There are characteristics of travel and surfing that have played a huge part in my work: the search, the patience, the flow, the zone, the focus to get to the point where you are not thinking any more just becoming a motion but controlled and totally out of control in a moment. All these apply to making my work. I listen to a lot of music and shut myself away to find the zone when working. Some days I will walk into the studio and tear into a new painting and finish it the same day and be buzzing, other works it takes a while to get into the flow or find out where the piece is taking me.
How do you see the worlds of art and boardsports crossing over?
Cutting a line into a mountain, grinding a curb, picking a wave; these are all fluid creative notions that illuminate part of your consciousness and fire off stimulation from all sorts of experiences, like a piece of music or an image, or a frustrating experience that channels into your style and the way you pull a move. These are all the same feelings I get when working on a painting or throwing paint at a wall – you let out the frustrations, then channel it then focus, then execute whilst flowing in the moment. That’s pure creation.
Who from that world has had an impact on you?
Anyone who originated anything in the surf and skate world, like the Dogtown guys and everyone involved in that scene and the artists like VCJ and Jim Phillips; be it a move, a culture, a new way of being, their style, fashion out of necessity, creating style from personality.
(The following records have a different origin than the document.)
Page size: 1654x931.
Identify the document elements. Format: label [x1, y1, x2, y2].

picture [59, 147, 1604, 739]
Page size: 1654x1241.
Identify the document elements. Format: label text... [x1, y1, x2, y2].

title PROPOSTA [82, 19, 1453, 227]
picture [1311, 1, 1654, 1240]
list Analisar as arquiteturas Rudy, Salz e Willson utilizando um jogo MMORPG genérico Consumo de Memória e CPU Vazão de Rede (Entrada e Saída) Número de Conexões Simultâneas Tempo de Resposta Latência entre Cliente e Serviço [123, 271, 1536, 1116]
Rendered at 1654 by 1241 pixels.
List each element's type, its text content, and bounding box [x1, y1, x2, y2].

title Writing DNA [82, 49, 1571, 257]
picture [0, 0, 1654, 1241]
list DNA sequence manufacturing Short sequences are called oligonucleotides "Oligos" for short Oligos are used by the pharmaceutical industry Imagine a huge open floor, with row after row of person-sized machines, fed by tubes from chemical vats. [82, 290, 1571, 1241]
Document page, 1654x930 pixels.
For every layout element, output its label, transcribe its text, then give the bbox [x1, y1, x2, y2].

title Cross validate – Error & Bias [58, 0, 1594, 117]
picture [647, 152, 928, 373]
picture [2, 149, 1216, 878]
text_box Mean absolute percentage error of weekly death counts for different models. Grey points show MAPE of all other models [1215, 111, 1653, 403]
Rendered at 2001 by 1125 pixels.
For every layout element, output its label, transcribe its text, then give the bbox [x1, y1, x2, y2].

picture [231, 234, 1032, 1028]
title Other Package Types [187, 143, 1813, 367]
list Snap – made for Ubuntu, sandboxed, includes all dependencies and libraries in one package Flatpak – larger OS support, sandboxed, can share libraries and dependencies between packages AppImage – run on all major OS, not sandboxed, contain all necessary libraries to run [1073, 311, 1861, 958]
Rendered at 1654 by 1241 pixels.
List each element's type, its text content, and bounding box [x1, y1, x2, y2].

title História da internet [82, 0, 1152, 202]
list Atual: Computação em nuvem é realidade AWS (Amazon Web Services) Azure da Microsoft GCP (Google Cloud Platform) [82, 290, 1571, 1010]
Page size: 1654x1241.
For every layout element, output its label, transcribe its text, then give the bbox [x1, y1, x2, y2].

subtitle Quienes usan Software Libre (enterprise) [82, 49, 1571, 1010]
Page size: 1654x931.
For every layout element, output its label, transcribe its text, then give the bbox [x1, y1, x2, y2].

It’s the adventures and the rebels – the guys who bunked school so they could be at the skate park all day…
“When I am in the creative flow I store up loads of emotional and visual stimulus whilst practicing techniques and just freestyling as much as possible on canvas in the studio”
There is a decidedly street art tinge to some of your work, what sort of influence does that have?
I grew up in Brighton, UK which has a huge graffiti scene so its always been around me and I have always been influenced by it for style, shape and colour but also its social and political nature, its freedom and its illicity. It’s an art form that echoes back to cave paintings, storytelling and marking our territory…
How did travelling the world at a young age affect you and your life goals?
It helped shape them. The more I travelled the more I created until a trip to Mexico at nineteen inspired me almost obsessively to create that when I got back to the UK I started painting on canvas and within a few months, I had started selling work. This was the first time in my life that I had some direction I felt powerful about. So you could say that travelling was the most important thing I did at the time in regards to my career.
Do you have a particular process when you work?
When I am in the creative flow I store up loads of emotional and visual stimulus whilst practicing techniques and just freestyling as much as possible on canvas in the studio, usually whilst listening to music, sometimes normal and then at time nice and loud to get a vibe going. I am constantly photographing my process and experiments. I will look at these on the computer and start playing around with digital files overlaying them. Then take it all back to the studio and mix it up on top of some collage or several backgrounds that I have on the go at any one time. There is an overall plan but it’s a process that changes to accommodate as much creative flow as possible.